◆ **Goal of the exercise**: Determine which lines of the records include the word "middle", and copy them.

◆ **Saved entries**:
═══

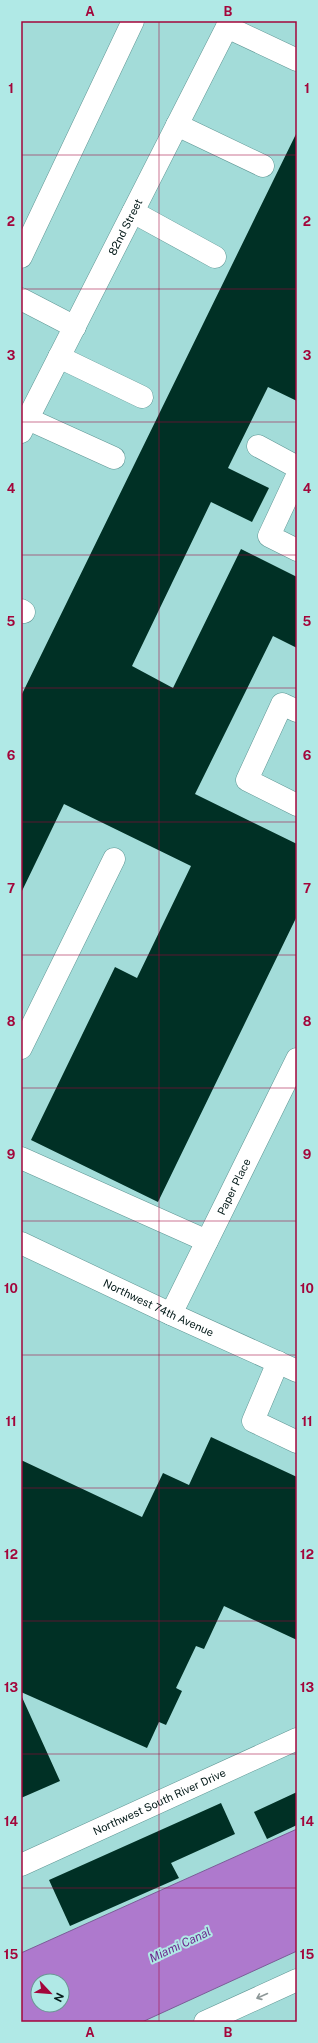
<svg xmlns="http://www.w3.org/2000/svg" width="318" height="2043" viewBox="0 0 318 2043" font-family="'Public Sans',sans-serif">
  <rect width="100%" height="100%" fill="#a3dcd9"/>
  <path fill="#ae79cd" stroke="#7b5c97" fill-rule="evenodd" d="M297 1829V1951L142 2022H21V1953ZM38 1981H62V2005H38Z"/>
  <path fill="#003025" d="M297 132V401L268 387 228 468 269 488 252 522 211 502 132 666 173 688 241 549 297 577V648L273 636 195 794 297 844V916L158 1202 31 1140 115 967 137 978 191 866 64 804 21 893V696Z
    M211 1437 297 1477V1640L224 1606 204 1649 196 1646 176 1688 182 1691 166 1725 159 1722 147 1748 21 1692V1460L142 1517 163 1473 189 1485Z
    M21 1695 60 1781 21 1798Z
    M297 1792V1825L267 1839 254 1812Z
    M221 1803 235 1834 171 1863 179 1878 70 1926 49 1880Z"/>
  <g fill="none" stroke-linecap="round" stroke-linejoin="round">
    <defs>
      <g id="minor">
        <path d="M227 27 297 60"/>
        <path d="M177 125 263 166"/>
        <path d="M133 212 215 257"/>
        <path d="M21 257 133 21"/>
        <path d="M21 299 75 327"/>
        <path d="M59 357 142 397"/>
        <path d="M28 419 114 458"/>
        <path id="s1" d="M21 432 230 21"/>
        <path d="M258 446 297 467"/>
        <path d="M297 476 269 536 297 550"/>
        <path d="M21 610 24 612"/>
        <path d="M297 711 282 704 247 780 297 805"/>
        <path d="M21 1048 114 859"/>
        <path d="M21 1158 207 1241"/>
        <path id="s2" d="M21 1243 171 1314 297 1371"/>
        <path id="s3" d="M171 1314 297 1059"/>
        <path d="M278 1362 253 1421 297 1442"/>
        <path id="s4" d="M21 1865 297 1739"/>
      </g>
      <path id="highway" d="M205 2022 297 1980"/>
    </defs>
    <use href="#minor" stroke="#609795" stroke-width="23"/>
    <use href="#highway" stroke="#609795" stroke-width="23"/>
    <use href="#minor" stroke="#fff" stroke-width="22"/>
    <use href="#highway" stroke="#fff" stroke-width="22"/>
  </g>
  <defs><path id="oneway-shaft" d="M-6 0H5M1.5-3L5.5 0L1.5 3" fill="none" stroke-width="1.6" stroke-linecap="round" stroke-linejoin="round"/></defs>
  <use stroke="#8e9898" href="#oneway-shaft" transform="translate(262 1996) rotate(156)"/>
  <path fill="none" stroke="#a3063b" stroke-width="1" stroke-opacity="0.55" d="M159 21V2022M21 155H297M21 289H297M21 422H297M21 555H297M21 688H297M21 822H297M21 955H297M21 1088H297M21 1221H297M21 1355H297M21 1488H297M21 1621H297M21 1754H297M21 1888H297"/>
  <g text-anchor="middle" dominant-baseline="central" stroke-width="4" stroke-linejoin="round" paint-order="stroke">
    <g font-size="11" fill="#041a19" stroke="#b0e9e6">
      <text stroke="none"><textPath href="#s1" startOffset="230">82nd Street</textPath></text>
      <text stroke="none"><textPath href="#s3" startOffset="142">Paper Place</textPath></text>
      <text stroke="none"><textPath href="#s2" startOffset="152">Northwest 74th Avenue</textPath></text>
      <text stroke="none"><textPath href="#s4" startOffset="152">Northwest South River Drive</textPath></text>
    </g>
    <g font-size="12" font-style="italic" fill="#6d2a8e" stroke="#b0e9e6">
      <text transform="translate(180 1945) rotate(-25)">Miami Canal</text>
    </g>
  </g>
  <rect width="318" height="2043" fill="none" stroke="#b0e9e6" stroke-width="44"/>
  <g transform="translate(50 1993) rotate(116)"><circle r="19" fill="#b0e9e6" stroke="#6b9694"/>
  <path d="M0-3L7 15L0 10L-7 15Z" fill="#a3063b"/>
  <text y="-6" font-size="11" font-weight="bold" text-anchor="middle" fill="#041a19">N</text>
  </g>
  <rect x="22" y="22" width="274" height="1999" fill="none" stroke="#a3063b" stroke-width="1.5"/>
  <g font-size="13" text-anchor="middle" font-weight="bold" fill="#a3063b">
    <text x="90" y="16">A</text>
    <text x="228" y="16">B</text>
    <text x="11" y="93">1</text>
    <text x="307" y="93">1</text>
    <text x="11" y="226">2</text>
    <text x="307" y="226">2</text>
    <text x="11" y="360">3</text>
    <text x="307" y="360">3</text>
    <text x="11" y="493">4</text>
    <text x="307" y="493">4</text>
    <text x="11" y="626">5</text>
    <text x="307" y="626">5</text>
    <text x="11" y="760">6</text>
    <text x="307" y="760">6</text>
    <text x="11" y="893">7</text>
    <text x="307" y="893">7</text>
    <text x="11" y="1026">8</text>
    <text x="307" y="1026">8</text>
    <text x="11" y="1159">9</text>
    <text x="307" y="1159">9</text>
    <text x="11" y="1293">10</text>
    <text x="307" y="1293">10</text>
    <text x="11" y="1426">11</text>
    <text x="307" y="1426">11</text>
    <text x="11" y="1559">12</text>
    <text x="307" y="1559">12</text>
    <text x="11" y="1692">13</text>
    <text x="307" y="1692">13</text>
    <text x="11" y="1826">14</text>
    <text x="307" y="1826">14</text>
    <text x="11" y="1959">15</text>
    <text x="307" y="1959">15</text>
    <text x="90" y="2037">A</text>
    <text x="228" y="2037">B</text>
  </g>
</svg>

═══

◆ **Solution for this task**:
  <g text-anchor="middle" dominant-baseline="central" stroke-width="4" stroke-linejoin="round" paint-order="stroke">
  <text y="-6" font-size="11" font-weight="bold" text-anchor="middle" fill="#041a19">N</text>
  <g font-size="13" text-anchor="middle" font-weight="bold" fill="#a3063b">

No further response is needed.